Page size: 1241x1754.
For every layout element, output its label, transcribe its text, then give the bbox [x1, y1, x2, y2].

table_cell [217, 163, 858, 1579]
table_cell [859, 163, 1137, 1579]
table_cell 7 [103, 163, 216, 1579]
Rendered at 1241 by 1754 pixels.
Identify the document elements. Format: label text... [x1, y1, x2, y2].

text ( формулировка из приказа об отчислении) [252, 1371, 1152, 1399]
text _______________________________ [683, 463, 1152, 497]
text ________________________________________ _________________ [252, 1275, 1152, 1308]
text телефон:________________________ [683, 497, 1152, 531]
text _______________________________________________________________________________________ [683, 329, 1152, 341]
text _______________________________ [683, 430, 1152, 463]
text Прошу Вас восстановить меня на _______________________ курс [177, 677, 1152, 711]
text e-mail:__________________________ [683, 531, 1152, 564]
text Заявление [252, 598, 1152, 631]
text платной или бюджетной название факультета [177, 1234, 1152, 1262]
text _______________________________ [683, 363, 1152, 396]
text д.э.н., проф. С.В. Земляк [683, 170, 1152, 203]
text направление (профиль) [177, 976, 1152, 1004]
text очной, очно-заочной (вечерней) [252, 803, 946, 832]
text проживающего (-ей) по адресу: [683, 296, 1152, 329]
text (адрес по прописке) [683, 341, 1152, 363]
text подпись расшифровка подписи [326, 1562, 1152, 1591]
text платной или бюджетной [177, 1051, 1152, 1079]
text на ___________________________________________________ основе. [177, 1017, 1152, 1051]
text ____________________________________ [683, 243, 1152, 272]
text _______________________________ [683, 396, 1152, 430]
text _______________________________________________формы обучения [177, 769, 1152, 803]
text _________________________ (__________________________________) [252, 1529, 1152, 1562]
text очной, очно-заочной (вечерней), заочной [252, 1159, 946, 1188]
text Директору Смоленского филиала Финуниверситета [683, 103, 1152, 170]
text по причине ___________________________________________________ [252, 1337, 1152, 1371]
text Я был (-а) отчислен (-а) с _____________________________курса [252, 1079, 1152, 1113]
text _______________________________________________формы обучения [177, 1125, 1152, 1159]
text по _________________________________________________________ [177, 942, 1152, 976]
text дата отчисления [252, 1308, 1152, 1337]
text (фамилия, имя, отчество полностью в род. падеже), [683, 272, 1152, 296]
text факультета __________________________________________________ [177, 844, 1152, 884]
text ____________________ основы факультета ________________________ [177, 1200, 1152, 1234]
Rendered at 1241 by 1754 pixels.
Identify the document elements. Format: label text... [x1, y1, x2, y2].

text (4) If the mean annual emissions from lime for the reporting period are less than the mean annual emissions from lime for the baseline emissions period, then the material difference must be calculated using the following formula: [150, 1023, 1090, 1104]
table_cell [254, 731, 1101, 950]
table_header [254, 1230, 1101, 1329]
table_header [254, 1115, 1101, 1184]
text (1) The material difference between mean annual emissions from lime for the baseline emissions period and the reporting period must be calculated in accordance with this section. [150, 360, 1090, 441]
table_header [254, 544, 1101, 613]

= = = = = = =

PROBLEM REQUIREMENTS: Everything in the data must be repeated exactly; leave no line out.

EXERCISE OUTPUT:
Page size: 1241x1754.
For every layout element, output its label, transcribe its text, then give the bbox [x1, y1, x2, y2].

table_cell [217, 163, 858, 1579]
table_cell [859, 163, 1137, 1579]
table_cell 7 [103, 163, 216, 1579]
Rendered at 1241 by 1754 pixels.
Identify the document elements. Format: label text... [x1, y1, x2, y2].

text ( формулировка из приказа об отчислении) [252, 1371, 1152, 1399]
text _______________________________ [683, 463, 1152, 497]
text ________________________________________ _________________ [252, 1275, 1152, 1308]
text телефон:________________________ [683, 497, 1152, 531]
text _______________________________________________________________________________________ [683, 329, 1152, 341]
text _______________________________ [683, 430, 1152, 463]
text Прошу Вас восстановить меня на _______________________ курс [177, 677, 1152, 711]
text e-mail:__________________________ [683, 531, 1152, 564]
text Заявление [252, 598, 1152, 631]
text платной или бюджетной название факультета [177, 1234, 1152, 1262]
text _______________________________ [683, 363, 1152, 396]
text д.э.н., проф. С.В. Земляк [683, 170, 1152, 203]
text направление (профиль) [177, 976, 1152, 1004]
text очной, очно-заочной (вечерней) [252, 803, 946, 832]
text проживающего (-ей) по адресу: [683, 296, 1152, 329]
text (адрес по прописке) [683, 341, 1152, 363]
text подпись расшифровка подписи [326, 1562, 1152, 1591]
text платной или бюджетной [177, 1051, 1152, 1079]
text на ___________________________________________________ основе. [177, 1017, 1152, 1051]
text ____________________________________ [683, 243, 1152, 272]
text _______________________________ [683, 396, 1152, 430]
text _______________________________________________формы обучения [177, 769, 1152, 803]
text _________________________ (__________________________________) [252, 1529, 1152, 1562]
text очной, очно-заочной (вечерней), заочной [252, 1159, 946, 1188]
text Директору Смоленского филиала Финуниверситета [683, 103, 1152, 170]
text по причине ___________________________________________________ [252, 1337, 1152, 1371]
text Я был (-а) отчислен (-а) с _____________________________курса [252, 1079, 1152, 1113]
text _______________________________________________формы обучения [177, 1125, 1152, 1159]
text по _________________________________________________________ [177, 942, 1152, 976]
text дата отчисления [252, 1308, 1152, 1337]
text (фамилия, имя, отчество полностью в род. падеже), [683, 272, 1152, 296]
text факультета __________________________________________________ [177, 844, 1152, 884]
text ____________________ основы факультета ________________________ [177, 1200, 1152, 1234]
Rendered at 1241 by 1754 pixels.
Identify the document elements. Format: label text... [x1, y1, x2, y2].

text (4) If the mean annual emissions from lime for the reporting period are less than the mean annual emissions from lime for the baseline emissions period, then the material difference must be calculated using the following formula: [150, 1023, 1090, 1104]
table_cell [254, 731, 1101, 950]
table_header [254, 1230, 1101, 1329]
table_header [254, 1115, 1101, 1184]
text (1) The material difference between mean annual emissions from lime for the baseline emissions period and the reporting period must be calculated in accordance with this section. [150, 360, 1090, 441]
table_header [254, 544, 1101, 613]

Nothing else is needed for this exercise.